Rodzice mają prawo wychowania dzieci według własnego uznania z zachowaniem norm obowiązujących w społeczeństwie. Współczesne rodziny czasami częściowo lub zupełnie nie wypełniają praw-obowiązków wobec dzieci. Wymagają od szkoły przejęcia odpowiedzialności za wychowanie ucznia. Szkoła może pełnić tylko funkcję wspomagającą. Czasami jednak dzieci są tak zaniedbane wychowawczo, że to właśnie szkoła przejmuje obowiązki rodziców .
Współpraca nauczycieli z rodzicami daje gwarancję na pomyślny rozwój ucznia, który czuje że obie strony współpracują dla jego dobra.
„Nauczyciel wraz z nadzorem pedagogicznym i innymi pracownikami oświaty powinien tworzyć zespół ludzi wspomagających się w realizacji wspólnego celu, jakim jest nauczanie i wychowanie. Tworzenie grup nacisku dla obrony własnych korzyści jest niemoralne”18
„….posługa nauczycieli …..jest prawdziwym apostolstwem, jak najbardziej odpowiednim i koniecznym, a równocześnie prawdziwą służbą na rzecz społeczeństwa.”19
Nauczyciel powinien mieć świadomość, że jest członkiem zespołu wychowawczego do którego obok niego należą rodzice, inni nauczyciele, władze oświatowe a także instytucje kulturalne. Powinien być nastawiony na współpracę z nimi. Dbać przede wszystkim o dobry klimat pracy w szkole.

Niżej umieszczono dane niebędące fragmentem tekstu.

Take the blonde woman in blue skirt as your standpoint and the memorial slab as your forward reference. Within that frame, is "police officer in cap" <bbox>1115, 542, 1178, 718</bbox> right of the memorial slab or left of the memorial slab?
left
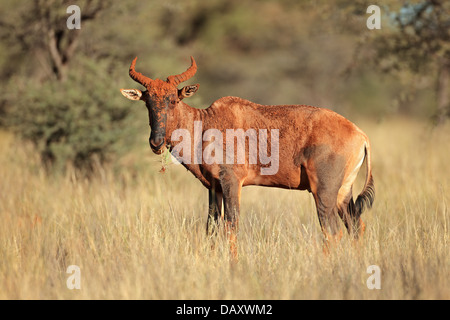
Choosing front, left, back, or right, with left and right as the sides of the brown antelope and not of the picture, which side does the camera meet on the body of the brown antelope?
left

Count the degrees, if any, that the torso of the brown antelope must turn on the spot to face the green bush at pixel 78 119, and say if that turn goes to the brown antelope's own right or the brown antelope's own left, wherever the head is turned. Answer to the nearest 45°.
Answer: approximately 45° to the brown antelope's own right
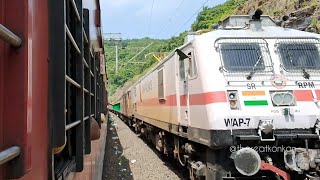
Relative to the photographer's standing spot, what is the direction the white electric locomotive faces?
facing the viewer and to the right of the viewer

A jego warunkiem jest prawidłowa komunikacja interpersonalna i umiejętność rozwiązywania konfliktów.
Za nieetyczne uważam podważanie autorytetu drugiego nauczyciela ,rozpowszechnianie plotek przeciążanie pracą nauczycieli młodych, których należy otoczyć opieką.
Nauczyciela winna cechować duża kultura osobista. Powinien sumienne i rzetelne wypełniać swoje obowiązki.